* _TASK_
Every line of the data should be written out exactly, with the pictures left out.

START DATA PROVIDED

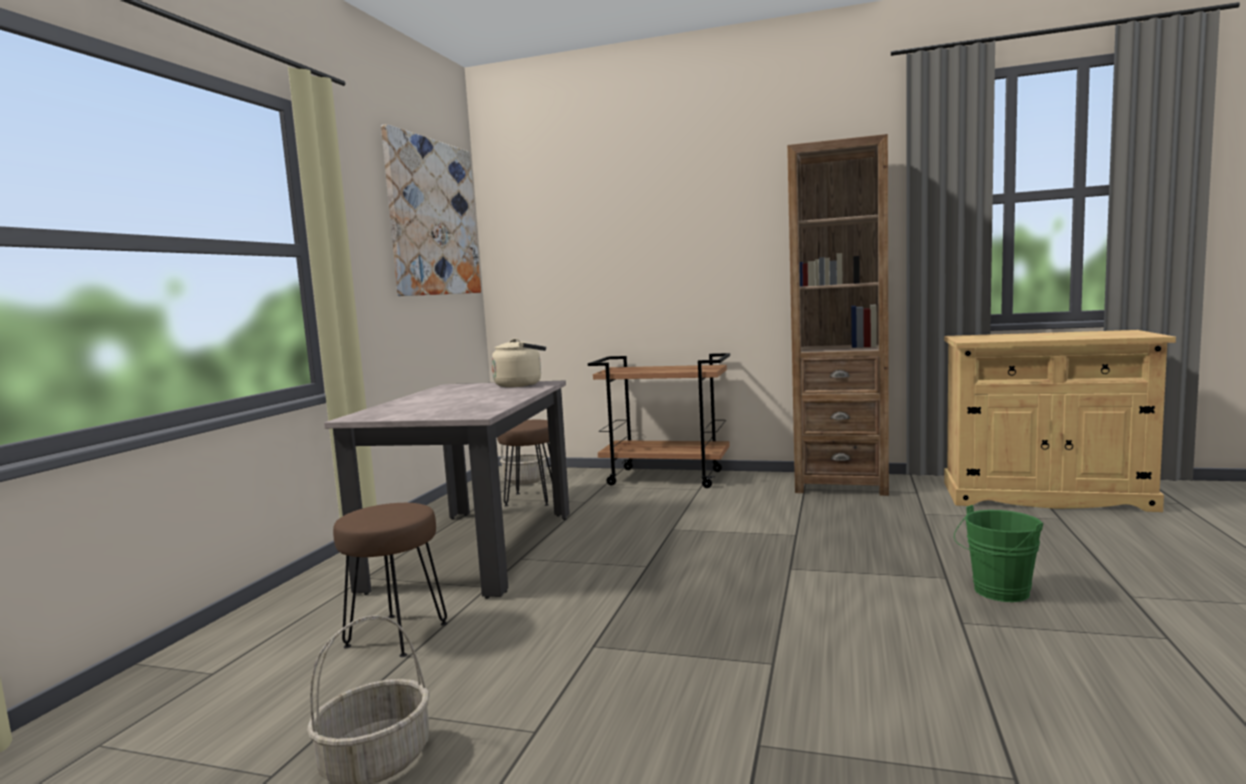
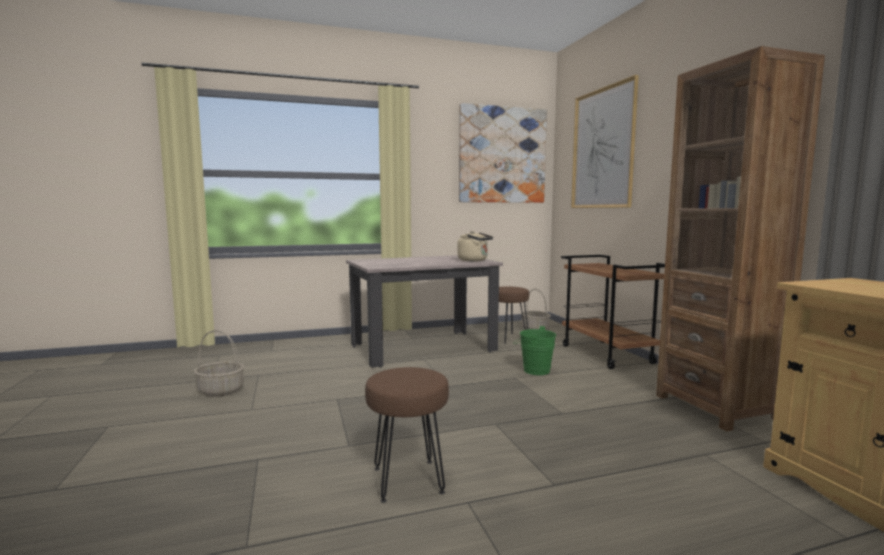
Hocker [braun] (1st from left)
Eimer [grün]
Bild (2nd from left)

END DATA PROVIDED

* _ANSWER AREA_
Hocker [braun] (1st from left)
Eimer [grün]
Bild (2nd from left)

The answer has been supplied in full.